La doctora Luciana Bertolino, presidenta de la Sociedad de Patología del Tracto Genital Inferior, Citología y Colposcopia del Uruguay y referente del Hospital Británico en la especialidad, destacó también la importancia de los controles periódicos, complementarios de la vacunación, que es universal y gratuita y recomendada para hombres y mujeres entre los 11 y 26 años.

“El cáncer de cuello uterino es prevenible. Vacunarse y realizar controles ginecológicos periódicos son decisiones simples que pueden cambiar la historia de vida de muchas mujeres en nuestro país.

—¿Cuál es la situación actual en Uruguay?
—Lamentablemente seguimos teniendo casos y muertes por cáncer de cuello uterino, pese a que contamos con herramientas muy eficaces para prevenirlo: la vacunación y los controles periódicos. Cada año se diagnostican más de 300 casos, de los que fallecen casi la mitad, muertes mayormente evitables.

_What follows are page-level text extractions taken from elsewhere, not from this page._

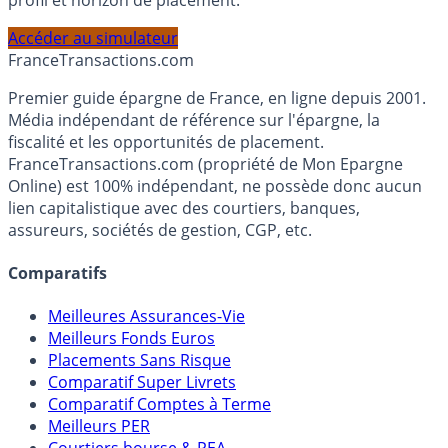
PEA, Assurance Vie et Liquidités rémunérées, selon votre
profil et horizon de placement.
Accéder au simulateur
France
Transactions.com
Premier guide épargne de France, en ligne depuis 2001.
Média indépendant de référence sur l'épargne, la
fiscalité et les opportunités de placement.
FranceTransactions.com (propriété de Mon Epargne
Online) est 100% indépendant, ne possède donc aucun
lien capitalistique avec des courtiers, banques,
assureurs, sociétés de gestion, CGP, etc.
Comparatifs
Meilleures Assurances-Vie
Meilleurs Fonds Euros
Placements Sans Risque
Comparatif Super Livrets
Comparatif Comptes à Terme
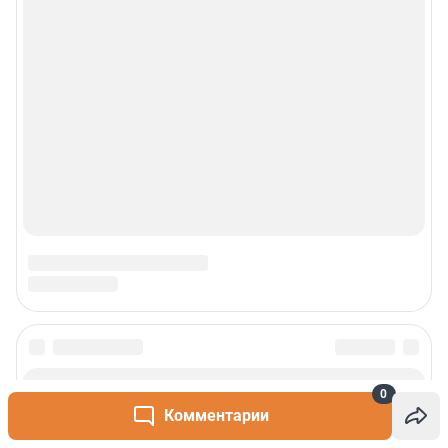
0
Комментарии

—¿Cuál es la mejor forma de prevenirlo y qué resultados esperar?
—Uruguay dio pasos muy importantes en la vacunación contra el HPV, como su incorporación en el esquema de vacunación nacional. Este año se incorporó la vacuna nonavalente (9 tipos de HPV), que aumenta el impacto sobre la mayoría de los cánceres de cuello uterino y asociados. Se simplificó el esquema a una sola dosis para personas inmunocompetentes entre 11 y 26 años, lo que facilita el acceso y aumenta la cobertura. Y se mantuvo gratuita para poblaciones de mayor riesgo hasta los 45 años. Son avances de mucha relevancia, pero no alcanza con que las herramientas sean buenas y existan, necesitamos que sean utilizadas por todo/as los que la tienen indicada.

—¿Cómo lograrlo?
—El impacto real depende de que logremos mejorar la cobertura, especialmente en adolescentes, donde la vacuna tiene su mayor beneficio, intentando alcanzar el objetivo planteado por la OMS de acelerar la eliminación de cáncer de cuello uterino como problema de salud pública, basados en 3 pilares: vacunación, tamizaje y tratamiento oportuno. Proponiéndonos que para el año 2030 el 90% de las niñas sean vacunadas contra el virus del HPV antes de los 15 años. Vacunarse no sustituye los controles, son estrategias complementarias.
La vacuna previene la infección por los tipos de HPV que más frecuentemente generan lesiones. Los controles permiten detectarlas antes de que se transformen en cáncer. Las lesiones no dan síntomas, por eso el Papanicolaou o la prueba de HPV siguen siendo fundamentales para la detección y el tratamiento oportunos. En Uruguay estos estudios están disponibles, pero aún tenemos el desafío de lograr que todas las mujeres puedan acceder a ellos”.